A Town Squire (name not attitude)
1 year ago

Good morning John. My buddy posted so now it is my turn.This is so UNBELIEVABLE that it fits Whitewater like a glove.That’s not what theu money was for and EVERYONE knows it. Says it all right there “That’s what one-horse southern towns are for” I thought this was a government of “we the people”.

J
1 year ago

No one in Whitewater needs more rental or investor non-owner occupants. The draft obviously wasn’t planned to be discussed. It was planned to be passed without notice. This is why people work here but live elsewhere. No city is perfect but this is not a normal local government if it passes this. Whitewater is trying so hard for owner-occupied to become a more balanced place. This will exacerbate Whitewater’s problems. Campus has its own challenges but there are sensible people who will see this as a bad sign.

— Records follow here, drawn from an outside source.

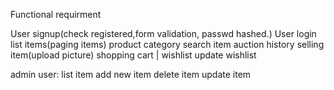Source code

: Functional requirment

User signup(check registered,form validation, passwd hashed.)
User login
list items(paging items)
product category
search item
auction history
selling item(upload picture)
shopping cart | wishlist
update wishlist

admin user:
list item
add new item
delete item
update item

Your theory/claim/perspective that the government has historically been a tool of special interests just got a lot of confirmation! At least you can’t say that the town doesn’t supply contradictory and self-defeating examples for you to point out. On this one the whole town (and staff on campus) probably sees it the same way.

anonymous
1 year ago

Why would anyone think this was a good idea for Whitewater? We need owner-occupied homes! We have enough of the rest! Why won’t anyone listen to the community?